Что сделать: Оформите все строки ниже как таблицу Markdown со столбцами «№» и «Строка», пропустив пустые. Картинки в таблицу не включайте.

Материал для задания:
--

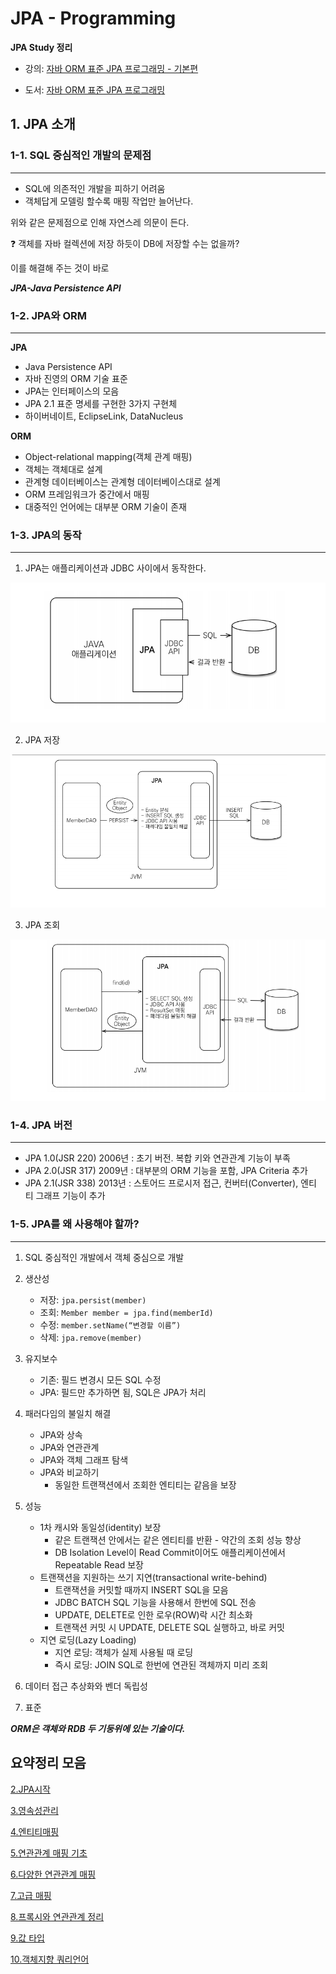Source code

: # JPA - Programming

**JPA Study 정리**

- 강의: [자바 ORM 표준 JPA 프로그래밍 - 기본편](https://www.inflearn.com/course/ORM-JPA-Basic)

- 도서: [자바 ORM 표준 JPA 프로그래밍](http://www.yes24.com/Product/Goods/19040233)

## 1. JPA 소개

### 1-1. SQL 중심적인 개발의 문제점

___

- SQL에 의존적인 개발을 피하기 어려움
- 객체답게 모델링 할수록 매핑 작업만 늘어난다.

위와 같은 문제점으로 인해 자연스레 의문이 든다.

❓ 객체를 자바 컬렉션에 저장 하듯이 DB에 저장할 수는 없을까?

이를 해결해 주는 것이 바로

__*JPA-Java Persistence API*__

### 1-2. JPA와 ORM

___
__JPA__

- Java Persistence API
- 자바 진영의 ORM 기술 표준
- JPA는 인터페이스의 모음
- JPA 2.1 표준 명세를 구현한 3가지 구현체
- 하이버네이트, EclipseLink, DataNucleus

__ORM__

- Object-relational mapping(객체 관계 매핑)
- 객체는 객체대로 설계
- 관계형 데이터베이스는 관계형 데이터베이스대로 설계
- ORM 프레임워크가 중간에서 매핑
- 대중적인 언어에는 대부분 ORM 기술이 존재

### 1-3. JPA의 동작

___

1. JPA는 애플리케이션과 JDBC 사이에서 동작한다.

![JPA동작개요](JPA-Basic/Img/01.JPA소개/JPA동작개요.png)

2. JPA 저장

![JPA동작-저장](JPA-Basic/Img/01.JPA소개/JPA저장.png)

3. JPA 조회

![img.png](JPA-Basic/Img/01.JPA소개/JPA조회.png)

### 1-4. JPA 버전

___

- JPA 1.0(JSR 220) 2006년 : 초기 버전. 복합 키와 연관관계 기능이 부족
- JPA 2.0(JSR 317) 2009년 : 대부분의 ORM 기능을 포함, JPA Criteria 추가
- JPA 2.1(JSR 338) 2013년 : 스토어드 프로시저 접근, 컨버터(Converter), 엔티 티 그래프 기능이 추가

### 1-5. JPA를 왜 사용해야 할까?

___

1. SQL 중심적인 개발에서 객체 중심으로 개발


2. 생산성
    - 저장: `jpa.persist(member)`
    - 조회: `Member member = jpa.find(memberId)`
    - 수정: `member.setName(“변경할 이름”)`
    - 삭제: `jpa.remove(member)`


3. 유지보수
    - 기존: 필드 변경시 모든 SQL 수정
    - JPA: 필드만 추가하면 됨, SQL은 JPA가 처리


4. 패러다임의 불일치 해결
    - JPA와 상속
    - JPA와 연관관계
    - JPA와 객체 그래프 탐색
    - JPA와 비교하기
        - 동일한 트랜잭션에서 조회한 엔티티는 같음을 보장
5. 성능
    - 1차 캐시와 동일성(identity) 보장
        - 같은 트랜잭션 안에서는 같은 엔티티를 반환 - 약간의 조회 성능 향상
        - DB Isolation Level이 Read Commit이어도 애플리케이션에서 Repeatable Read 보장
    - 트랜잭션을 지원하는 쓰기 지연(transactional write-behind)
        - 트랜잭션을 커밋할 때까지 INSERT SQL을 모음
        - JDBC BATCH SQL 기능을 사용해서 한번에 SQL 전송
        - UPDATE, DELETE로 인한 로우(ROW)락 시간 최소화
        - 트랜잭션 커밋 시 UPDATE, DELETE SQL 실행하고, 바로 커밋
    - 지연 로딩(Lazy Loading)
        - 지연 로딩: 객체가 실제 사용될 때 로딩
        - 즉시 로딩: JOIN SQL로 한번에 연관된 객체까지 미리 조회


6. 데이터 접근 추상화와 벤더 독립성


7. 표준

__*ORM은 객체와 RDB 두 기둥위에 있는 기술이다.*__

## 요약정리 모음

[2.JPA시작](/JPA-Basic/Summary/02.JPA시작.md)

[3.영속성관리](/JPA-Basic/Summary/03.영속성관리.md)

[4.엔티티매핑](/JPA-Basic/Summary/04.엔티티매핑.md)

[5.연관관계 매핑 기초](/JPA-Basic/Summary/05.연관관계_매핑_기초.md)

[6.다양한 연관관계 매핑](/JPA-Basic/Summary/06.다양한_연관관계_매핑.md)

[7.고급 매핑](/JPA-Basic/Summary/07.고급_매핑.md)

[8.프록시와 연관관계 정리](/JPA-Basic/Summary/08.프록시와_연관관계_관리.md)

[9.값 타입](/JPA-Basic/Summary/09.값_타입.md)

[10.객체지향 쿼리언어](/JPA-Basic/Summary/10.객체지향_쿼리언어.md)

--

Место для ответа:
| № | Строка |
|---|---|
| 1 | Source code |
| 2 | : # JPA - Programming |
| 3 | **JPA Study 정리** |
| 4 | - 강의: [자바 ORM 표준 JPA 프로그래밍 - 기본편](https://www.inflearn.com/course/ORM-JPA-Basic) |
| 5 | - 도서: [자바 ORM 표준 JPA 프로그래밍](http://www.yes24.com/Product/Goods/19040233) |
| 6 | ## 1. JPA 소개 |
| 7 | ### 1-1. SQL 중심적인 개발의 문제점 |
| 8 | ___ |
| 9 | - SQL에 의존적인 개발을 피하기 어려움 |
| 10 | - 객체답게 모델링 할수록 매핑 작업만 늘어난다. |
| 11 | 위와 같은 문제점으로 인해 자연스레 의문이 든다. |
| 12 | ❓ 객체를 자바 컬렉션에 저장 하듯이 DB에 저장할 수는 없을까? |
| 13 | 이를 해결해 주는 것이 바로 |
| 14 | __*JPA-Java Persistence API*__ |
| 15 | ### 1-2. JPA와 ORM |
| 16 | ___ |
| 17 | __JPA__ |
| 18 | - Java Persistence API |
| 19 | - 자바 진영의 ORM 기술 표준 |
| 20 | - JPA는 인터페이스의 모음 |
| 21 | - JPA 2.1 표준 명세를 구현한 3가지 구현체 |
| 22 | - 하이버네이트, EclipseLink, DataNucleus |
| 23 | __ORM__ |
| 24 | - Object-relational mapping(객체 관계 매핑) |
| 25 | - 객체는 객체대로 설계 |
| 26 | - 관계형 데이터베이스는 관계형 데이터베이스대로 설계 |
| 27 | - ORM 프레임워크가 중간에서 매핑 |
| 28 | - 대중적인 언어에는 대부분 ORM 기술이 존재 |
| 29 | ### 1-3. JPA의 동작 |
| 30 | ___ |
| 31 | 1. JPA는 애플리케이션과 JDBC 사이에서 동작한다. |
| 32 | ![JPA동작개요](JPA-Basic/Img/01.JPA소개/JPA동작개요.png) |
| 33 | 2. JPA 저장 |
| 34 | ![JPA동작-저장](JPA-Basic/Img/01.JPA소개/JPA저장.png) |
| 35 | 3. JPA 조회 |
| 36 | ![img.png](JPA-Basic/Img/01.JPA소개/JPA조회.png) |
| 37 | ### 1-4. JPA 버전 |
| 38 | ___ |
| 39 | - JPA 1.0(JSR 220) 2006년 : 초기 버전. 복합 키와 연관관계 기능이 부족 |
| 40 | - JPA 2.0(JSR 317) 2009년 : 대부분의 ORM 기능을 포함, JPA Criteria 추가 |
| 41 | - JPA 2.1(JSR 338) 2013년 : 스토어드 프로시저 접근, 컨버터(Converter), 엔티 티 그래프 기능이 추가 |
| 42 | ### 1-5. JPA를 왜 사용해야 할까? |
| 43 | ___ |
| 44 | 1. SQL 중심적인 개발에서 객체 중심으로 개발 |
| 45 | 2. 생산성 |
| 46 |     - 저장: `jpa.persist(member)` |
| 47 |     - 조회: `Member member = jpa.find(memberId)` |
| 48 |     - 수정: `member.setName(“변경할 이름”)` |
| 49 |     - 삭제: `jpa.remove(member)` |
| 50 | 3. 유지보수 |
| 51 |     - 기존: 필드 변경시 모든 SQL 수정 |
| 52 |     - JPA: 필드만 추가하면 됨, SQL은 JPA가 처리 |
| 53 | 4. 패러다임의 불일치 해결 |
| 54 |     - JPA와 상속 |
| 55 |     - JPA와 연관관계 |
| 56 |     - JPA와 객체 그래프 탐색 |
| 57 |     - JPA와 비교하기 |
| 58 |         - 동일한 트랜잭션에서 조회한 엔티티는 같음을 보장 |
| 59 | 5. 성능 |
| 60 |     - 1차 캐시와 동일성(identity) 보장 |
| 61 |         - 같은 트랜잭션 안에서는 같은 엔티티를 반환 - 약간의 조회 성능 향상 |
| 62 |         - DB Isolation Level이 Read Commit이어도 애플리케이션에서 Repeatable Read 보장 |
| 63 |     - 트랜잭션을 지원하는 쓰기 지연(transactional write-behind) |
| 64 |         - 트랜잭션을 커밋할 때까지 INSERT SQL을 모음 |
| 65 |         - JDBC BATCH SQL 기능을 사용해서 한번에 SQL 전송 |
| 66 |         - UPDATE, DELETE로 인한 로우(ROW)락 시간 최소화 |
| 67 |         - 트랜잭션 커밋 시 UPDATE, DELETE SQL 실행하고, 바로 커밋 |
| 68 |     - 지연 로딩(Lazy Loading) |
| 69 |         - 지연 로딩: 객체가 실제 사용될 때 로딩 |
| 70 |         - 즉시 로딩: JOIN SQL로 한번에 연관된 객체까지 미리 조회 |
| 71 | 6. 데이터 접근 추상화와 벤더 독립성 |
| 72 | 7. 표준 |
| 73 | __*ORM은 객체와 RDB 두 기둥위에 있는 기술이다.*__ |
| 74 | ## 요약정리 모음 |
| 75 | [2.JPA시작](/JPA-Basic/Summary/02.JPA시작.md) |
| 76 | [3.영속성관리](/JPA-Basic/Summary/03.영속성관리.md) |
| 77 | [4.엔티티매핑](/JPA-Basic/Summary/04.엔티티매핑.md) |
| 78 | [5.연관관계 매핑 기초](/JPA-Basic/Summary/05.연관관계_매핑_기초.md) |
| 79 | [6.다양한 연관관계 매핑](/JPA-Basic/Summary/06.다양한_연관관계_매핑.md) |
| 80 | [7.고급 매핑](/JPA-Basic/Summary/07.고급_매핑.md) |
| 81 | [8.프록시와 연관관계 정리](/JPA-Basic/Summary/08.프록시와_연관관계_관리.md) |
| 82 | [9.값 타입](/JPA-Basic/Summary/09.값_타입.md) |
| 83 | [10.객체지향 쿼리언어](/JPA-Basic/Summary/10.객체지향_쿼리언어.md) |